En aquel pueblo, los vecinos van uno a uno transformándose en rinocerontes. El protagonista y narrador de aquella catástrofe es el único que no logra mutar.
Oigamos su confesión final, la que cierra el relato. La transcribo íntegra pues da prueba de la implacable precisión de la metáfora escogida, comenzando por la elección de aquel paquidermo como análogon. Nada más parecido a un rinoceronte que un peatón que avanza por la calle con su cabeza inclinada sobre su teléfono móvil.
Una metáfora que, al ilustrar el fenómeno de la masificación hasta en sus más mínimos detalles, transforma la obra, inscrita en el llamado «teatro del absurdo», en un ejemplo extremo de literatura realista.
Y por todas partes los bramidos, polvaredas, carreras incesantes… De nada me servía encerrarme en casa y ponerme algodón en las orejas: los veía hasta en sueños, por la noche.
‘No hay otra solución que convencerlos’. Pero, ¿de qué se les podía convencer? Las mutaciones ¿eran reversibles? Y, además, para convencerlos era imprescindible hablar con ellos. Para que reaprendiesen mi lenguaje (que además comenzaba ya a olvidar) tenía primero que aprender el suyo. Porque yo seguía sin distinguir un bramido de otro, ni un rinoceronte de otro rinoceronte.
Mirándome un día en el espejo, me encontré espantoso, con mi rostro pálido, alargado: me haría falta un cuerno, o incluso dos, para realzar mis rasgos vacilantes.
¿Y si — como me había dicho Daysi — la razón estuviera de su parte? Me había quedado atrasado, había perdido pie, era evidente.
Luego descubrí que sus bramidos tenían, en todo caso, cierto encanto, por más que fuesen ásperos, sin duda. Debería haberlo comprendido cuando aún estaba a tiempo. Intenté bramar, pero era débil, me faltaba muchísimo vigor. Esforzándome más solo lograba emitir aullidos. Y aullar no es lo mismo que bramar.
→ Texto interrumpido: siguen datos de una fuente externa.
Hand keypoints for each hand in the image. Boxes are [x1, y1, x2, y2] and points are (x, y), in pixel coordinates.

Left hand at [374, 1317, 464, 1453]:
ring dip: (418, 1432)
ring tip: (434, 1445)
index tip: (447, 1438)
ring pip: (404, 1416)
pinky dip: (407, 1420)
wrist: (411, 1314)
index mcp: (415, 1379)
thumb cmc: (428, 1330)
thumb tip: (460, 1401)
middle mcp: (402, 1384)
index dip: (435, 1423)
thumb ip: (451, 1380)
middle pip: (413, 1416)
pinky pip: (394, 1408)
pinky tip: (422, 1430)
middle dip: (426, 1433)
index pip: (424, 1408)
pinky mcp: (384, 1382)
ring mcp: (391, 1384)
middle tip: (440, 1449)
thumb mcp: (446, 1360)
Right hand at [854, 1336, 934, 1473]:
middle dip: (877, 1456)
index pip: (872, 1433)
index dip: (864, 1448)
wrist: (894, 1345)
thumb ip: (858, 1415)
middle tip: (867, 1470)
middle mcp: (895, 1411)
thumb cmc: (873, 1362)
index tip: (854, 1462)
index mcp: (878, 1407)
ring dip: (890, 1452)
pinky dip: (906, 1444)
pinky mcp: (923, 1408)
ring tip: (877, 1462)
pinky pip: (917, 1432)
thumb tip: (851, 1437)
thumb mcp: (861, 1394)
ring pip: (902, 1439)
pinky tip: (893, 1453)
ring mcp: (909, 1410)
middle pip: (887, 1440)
Pero es evidente que no hay que dejarse llevar siempre por los hechos, y que es preciso conservar algún espacio de originalidad. Sin duda hay que tenerlo todo en cuenta: diferenciarse, sí, pero aún así… mantenerse entre nuestros semejantes. Ahora yo ya no me parecía ni a nadie ni a nada, salvo a una vieja foto pasada de moda que carecía de toda relación con los vivos.
Sentía crecientemente una consciencia dolida, desgraciada. ¡Ay, me sentía un monstruo! Nunca me transformaría en rinoceronte: no podía cambiar.
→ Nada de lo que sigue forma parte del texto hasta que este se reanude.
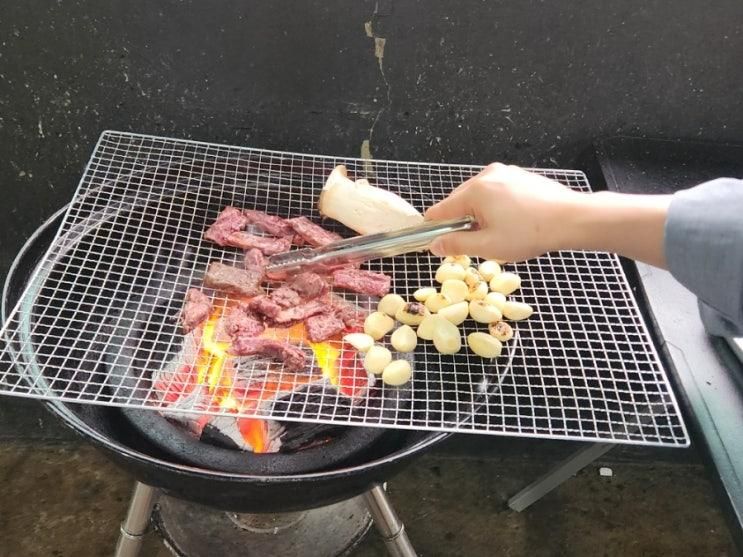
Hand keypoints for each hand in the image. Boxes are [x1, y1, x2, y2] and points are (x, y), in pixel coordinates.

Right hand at [425, 163, 583, 261]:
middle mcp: (487, 175)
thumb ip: (457, 245)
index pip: (440, 211)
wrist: (571, 219)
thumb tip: (435, 245)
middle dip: (462, 222)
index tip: (441, 244)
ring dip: (480, 215)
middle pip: (458, 202)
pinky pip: (496, 192)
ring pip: (478, 197)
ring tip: (500, 233)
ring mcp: (505, 173)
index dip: (436, 230)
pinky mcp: (519, 176)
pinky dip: (496, 207)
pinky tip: (512, 222)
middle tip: (478, 243)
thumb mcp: (488, 246)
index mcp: (474, 191)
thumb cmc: (531, 233)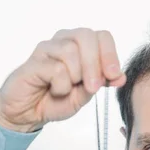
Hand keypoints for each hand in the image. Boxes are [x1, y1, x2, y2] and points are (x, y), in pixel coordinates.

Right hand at [0, 28, 125, 132]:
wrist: (28, 113)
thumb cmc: (56, 99)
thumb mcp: (86, 94)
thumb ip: (102, 82)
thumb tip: (121, 76)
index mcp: (80, 46)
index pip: (102, 36)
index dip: (110, 55)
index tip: (113, 76)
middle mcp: (63, 41)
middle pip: (86, 36)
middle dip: (94, 64)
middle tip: (93, 87)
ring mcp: (47, 49)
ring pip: (70, 50)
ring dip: (75, 76)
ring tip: (68, 88)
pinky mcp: (33, 62)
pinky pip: (56, 68)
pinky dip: (61, 85)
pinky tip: (55, 90)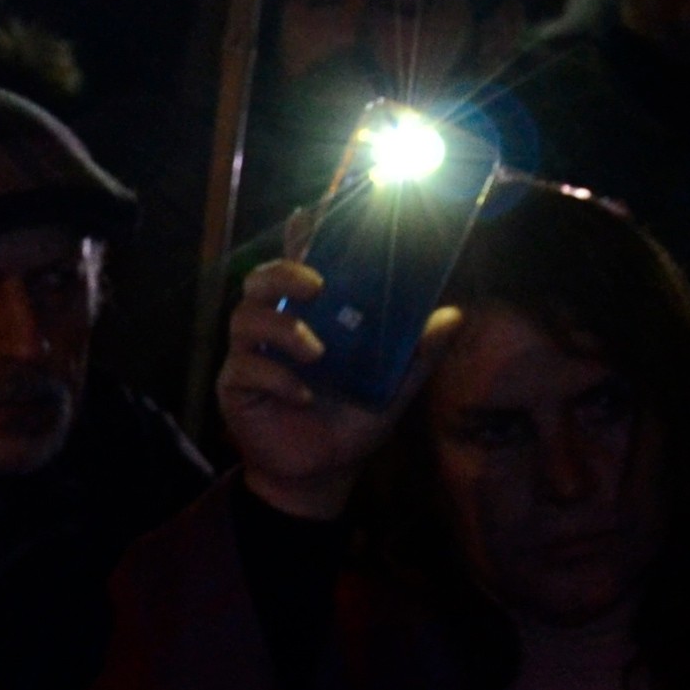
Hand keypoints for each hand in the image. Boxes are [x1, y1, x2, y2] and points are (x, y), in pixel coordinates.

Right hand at [212, 258, 444, 521]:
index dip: (299, 238)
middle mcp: (276, 328)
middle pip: (259, 280)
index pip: (300, 266)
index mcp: (311, 317)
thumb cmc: (353, 422)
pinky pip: (246, 369)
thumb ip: (418, 352)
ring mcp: (251, 356)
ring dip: (281, 328)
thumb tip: (453, 315)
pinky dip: (278, 378)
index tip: (310, 214)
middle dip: (283, 273)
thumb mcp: (394, 386)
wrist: (323, 475)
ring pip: (244, 318)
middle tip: (318, 285)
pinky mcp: (236, 387)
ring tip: (316, 352)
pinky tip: (303, 395)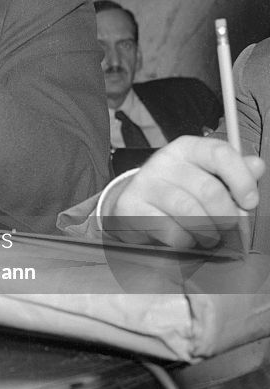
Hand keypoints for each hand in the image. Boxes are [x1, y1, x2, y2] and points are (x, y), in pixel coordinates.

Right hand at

No me atrevía a mirarme en el espejo. Me sentía invadido de vergüenza. Y sin embargo… ¡Pero no podía! ¡Yo no podía, no, yo no podía!
Premonitoriamente, el personaje de «Rinoceronte» acaba lamentándose de no haber renunciado a tiempo, consciente de la espantosa condición a que lo conduce la soledad.
Retomando la advertencia inicial, debemos señalar que esa disolución de la cultura no implica su ausencia: solo indica que la vida cultural ha dejado de ser hegemónica y hoy se aloja en otro espacio, paralelo, alternativo; que analizaremos más adelante.